Mercado abrirá em 5 h 49 min

Setor de serviços cresce 1,3% com reabertura e estímulos de FGTS e INSS

*Arquivo* RIO DE JANEIRO, RJ, 28.02.2022 -  Movimentação nas praias de Ipanema e Leblon, no Rio; serviços como os de turismo foram estimulados pela vacinação contra a Covid-19. (Foto: Eduardo Anizelli/Folhapress)
*Arquivo* RIO DE JANEIRO, RJ, 28.02.2022 - Movimentação nas praias de Ipanema e Leblon, no Rio; serviços como os de turismo foram estimulados pela vacinação contra a Covid-19. (Foto: Eduardo Anizelli/Folhapress)

RIO DE JANEIRO, RJ - SÃO PAULO, SP (FOLHAPRESS) - O setor de serviços cresceu 1,3% no Brasil no segundo trimestre de 2022, frente aos três meses imediatamente anteriores, informou nesta quinta-feira (1º) o IBGE (Instituto Brasileiro de Geografia e Estatística).

O resultado é reflexo de fatores como a continuidade na retomada dos serviços presenciais, melhora no mercado de trabalho, medidas de estímulo (FGTS e antecipação do INSS) e crescimento do crédito, segundo o IBGE. Por outro lado, a alta da inflação no período e o aumento dos juros jogaram no sentido contrário.

Os serviços formam o principal setor do PIB (Produto Interno Bruto) pela ótica da oferta, com peso de cerca de 70%. No segundo trimestre deste ano, o PIB do Brasil cresceu 1,2% no em relação ao trimestre anterior.

O ramo responde por cerca de 70% do indicador e engloba uma grande variedade de empresas. Vai de pequenos comércios, bares e restaurantes a instituições financeiras e de ensino. Também é o principal empregador no país.

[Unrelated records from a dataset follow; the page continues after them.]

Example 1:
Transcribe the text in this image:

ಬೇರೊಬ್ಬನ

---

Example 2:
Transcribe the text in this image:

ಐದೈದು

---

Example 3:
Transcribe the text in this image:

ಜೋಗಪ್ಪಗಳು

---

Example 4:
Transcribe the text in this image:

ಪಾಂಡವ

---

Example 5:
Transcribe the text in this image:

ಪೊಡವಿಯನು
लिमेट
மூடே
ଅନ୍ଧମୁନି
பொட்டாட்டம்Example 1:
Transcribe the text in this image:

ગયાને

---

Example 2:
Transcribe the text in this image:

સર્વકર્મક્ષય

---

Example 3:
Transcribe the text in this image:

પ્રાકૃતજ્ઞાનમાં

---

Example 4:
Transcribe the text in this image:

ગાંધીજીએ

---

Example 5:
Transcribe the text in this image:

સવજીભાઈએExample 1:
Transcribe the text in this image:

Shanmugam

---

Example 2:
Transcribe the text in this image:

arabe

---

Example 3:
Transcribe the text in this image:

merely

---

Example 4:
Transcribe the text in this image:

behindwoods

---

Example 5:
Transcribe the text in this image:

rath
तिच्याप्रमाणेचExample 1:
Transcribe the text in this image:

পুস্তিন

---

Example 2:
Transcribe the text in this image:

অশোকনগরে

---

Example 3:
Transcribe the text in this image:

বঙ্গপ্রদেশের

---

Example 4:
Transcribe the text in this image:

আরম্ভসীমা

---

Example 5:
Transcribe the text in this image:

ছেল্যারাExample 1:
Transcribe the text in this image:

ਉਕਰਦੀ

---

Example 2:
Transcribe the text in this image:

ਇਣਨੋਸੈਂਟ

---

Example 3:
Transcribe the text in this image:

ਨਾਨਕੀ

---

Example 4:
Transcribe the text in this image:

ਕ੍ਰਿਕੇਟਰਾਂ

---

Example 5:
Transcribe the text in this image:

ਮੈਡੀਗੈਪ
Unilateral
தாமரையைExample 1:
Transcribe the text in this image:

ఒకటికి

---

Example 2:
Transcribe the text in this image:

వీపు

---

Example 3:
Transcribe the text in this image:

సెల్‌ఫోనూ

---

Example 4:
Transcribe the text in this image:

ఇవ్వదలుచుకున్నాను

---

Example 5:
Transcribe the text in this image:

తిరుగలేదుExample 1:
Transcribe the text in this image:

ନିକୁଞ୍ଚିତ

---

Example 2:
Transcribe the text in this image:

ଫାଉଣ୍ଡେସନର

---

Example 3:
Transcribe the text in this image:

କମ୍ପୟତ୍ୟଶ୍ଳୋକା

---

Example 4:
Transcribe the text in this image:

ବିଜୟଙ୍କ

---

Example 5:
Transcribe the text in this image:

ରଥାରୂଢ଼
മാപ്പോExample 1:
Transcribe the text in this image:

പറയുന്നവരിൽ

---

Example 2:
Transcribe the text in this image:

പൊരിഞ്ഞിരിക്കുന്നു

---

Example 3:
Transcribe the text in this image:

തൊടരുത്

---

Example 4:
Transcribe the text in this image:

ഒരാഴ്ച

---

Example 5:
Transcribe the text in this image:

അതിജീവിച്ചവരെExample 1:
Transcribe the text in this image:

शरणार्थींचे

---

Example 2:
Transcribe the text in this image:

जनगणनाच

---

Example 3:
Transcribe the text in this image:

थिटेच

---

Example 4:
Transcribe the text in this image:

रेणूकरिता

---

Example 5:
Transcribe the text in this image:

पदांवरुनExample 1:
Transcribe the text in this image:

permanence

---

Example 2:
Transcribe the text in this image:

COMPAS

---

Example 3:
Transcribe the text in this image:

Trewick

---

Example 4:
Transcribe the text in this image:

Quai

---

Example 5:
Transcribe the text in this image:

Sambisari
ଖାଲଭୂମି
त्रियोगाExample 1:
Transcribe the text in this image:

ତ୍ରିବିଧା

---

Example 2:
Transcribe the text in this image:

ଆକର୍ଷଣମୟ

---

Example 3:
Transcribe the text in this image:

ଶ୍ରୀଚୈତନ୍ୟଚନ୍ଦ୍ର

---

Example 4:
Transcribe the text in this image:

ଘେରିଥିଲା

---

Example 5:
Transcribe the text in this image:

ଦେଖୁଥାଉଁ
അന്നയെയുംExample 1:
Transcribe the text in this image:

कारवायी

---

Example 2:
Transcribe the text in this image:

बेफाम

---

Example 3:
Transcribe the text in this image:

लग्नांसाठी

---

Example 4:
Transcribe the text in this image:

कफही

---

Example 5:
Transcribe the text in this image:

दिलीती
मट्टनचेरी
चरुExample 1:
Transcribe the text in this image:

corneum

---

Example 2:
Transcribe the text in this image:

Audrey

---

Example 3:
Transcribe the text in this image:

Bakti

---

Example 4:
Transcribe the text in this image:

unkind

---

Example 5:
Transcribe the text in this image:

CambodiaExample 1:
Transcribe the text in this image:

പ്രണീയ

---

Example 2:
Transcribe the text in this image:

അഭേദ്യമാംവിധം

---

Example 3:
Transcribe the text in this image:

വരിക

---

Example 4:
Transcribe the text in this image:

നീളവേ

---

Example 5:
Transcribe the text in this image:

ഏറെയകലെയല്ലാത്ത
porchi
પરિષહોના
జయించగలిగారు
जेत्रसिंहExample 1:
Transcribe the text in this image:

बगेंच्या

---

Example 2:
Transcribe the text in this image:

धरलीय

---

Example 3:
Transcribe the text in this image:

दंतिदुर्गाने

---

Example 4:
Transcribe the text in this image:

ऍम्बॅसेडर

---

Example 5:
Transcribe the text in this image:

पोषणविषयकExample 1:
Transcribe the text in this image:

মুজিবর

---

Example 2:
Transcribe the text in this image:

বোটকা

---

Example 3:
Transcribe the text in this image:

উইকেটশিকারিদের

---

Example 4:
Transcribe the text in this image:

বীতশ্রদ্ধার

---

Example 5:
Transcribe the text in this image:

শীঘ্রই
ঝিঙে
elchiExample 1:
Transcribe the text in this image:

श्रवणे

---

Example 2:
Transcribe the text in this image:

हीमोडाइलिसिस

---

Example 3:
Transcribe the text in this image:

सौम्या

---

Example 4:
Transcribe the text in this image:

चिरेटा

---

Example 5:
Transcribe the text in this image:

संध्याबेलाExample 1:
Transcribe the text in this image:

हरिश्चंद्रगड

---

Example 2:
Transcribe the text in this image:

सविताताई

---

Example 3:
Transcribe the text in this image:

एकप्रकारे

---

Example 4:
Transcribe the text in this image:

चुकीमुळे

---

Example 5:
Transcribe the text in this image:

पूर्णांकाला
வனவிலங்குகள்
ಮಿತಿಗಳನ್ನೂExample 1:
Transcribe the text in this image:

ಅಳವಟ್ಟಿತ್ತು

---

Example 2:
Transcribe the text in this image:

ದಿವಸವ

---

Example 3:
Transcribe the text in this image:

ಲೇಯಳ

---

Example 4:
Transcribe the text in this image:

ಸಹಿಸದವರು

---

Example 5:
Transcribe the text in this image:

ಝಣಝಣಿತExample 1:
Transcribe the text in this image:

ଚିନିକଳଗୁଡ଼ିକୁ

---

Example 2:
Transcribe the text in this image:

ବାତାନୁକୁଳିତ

Dentro dos serviços, outras atividades de serviços (3,3%), transportes (3,0%) e informação e comunicação (2,9%) avançaram e puxaram essa alta. Em outras atividades de serviços, estão os serviços presenciais, que estavam represados durante a pandemia, como os restaurantes e hotéis, por exemplo, afirma a coordenadora de Contas Nacionais do IBGE, Rebeca Palis.

Com o resultado, o segmento outras atividades de serviços, segmento que sofreu com as restrições de circulação em 2020 e 2021, está 4,4% acima do patamar pré-pandemia.

Com a pandemia, a prestação de serviços amargou um duro golpe a partir de 2020, já que reúne atividades que dependem da circulação de consumidores. O cenário começou a mudar com a vacinação contra a Covid-19, que permitiu a derrubada de restrições ao fluxo de pessoas.

Além da demanda reprimida, medidas de estímulo adotadas pelo governo federal às vésperas das eleições também respingaram no setor de serviços, conforme analistas.

Liberação de saques do FGTS (Fundo de Garantia do Tempo de Serviço) e antecipação do 13º de aposentados estão entre as ações registradas no segundo trimestre que ajudaram a puxar o crescimento do PIB no período.

A recuperação de serviços, contudo, encontra ameaças no cenário dos próximos meses. A inflação ainda afeta os preços do setor, e os juros mais altos jogam contra o consumo.

INDÚSTRIA

Na indústria, a alta de 2,2% foi o segundo resultado positivo consecutivo do setor, após a queda de 0,9% no quatro trimestre do ano passado, segundo o IBGE.

O instituto destaca os desempenhos positivos de 3,1% na atividade de eletricidade, gás, água, esgoto e gestão de resíduos. Também ficaram acima da variação do PIB os crescimentos de 2,7% na construção, de 2,2% nas indústrias extrativas e de 1,7% nas indústrias de transformação.

Parte das fábricas ainda enfrenta escassez de insumos, um quadro influenciado pelo desajuste das cadeias produtivas na pandemia. A alta dos preços de matérias-primas também desafia o segmento industrial.

AGROPECUÁRIA

A agropecuária, terceiro dos grandes setores do PIB pela ótica da oferta, que havia recuado 0,9% no último trimestre, variou 0,5% no segundo trimestre deste ano.

Preços de commodities agrícolas subiram no mercado internacional após o início da Guerra da Ucrânia, em fevereiro. No entanto, as cotações deram sinais de trégua nos últimos meses, em meio a projeções de desaceleração da economia global.

A agropecuária também foi afetada neste ano pela seca em regiões produtoras como o Sul. Apesar dos efeitos climáticos negativos, a safra de cereais, leguminosas e oleaginosas deve alcançar o recorde de 263,4 milhões de toneladas em 2022, conforme estimativa de julho do IBGE.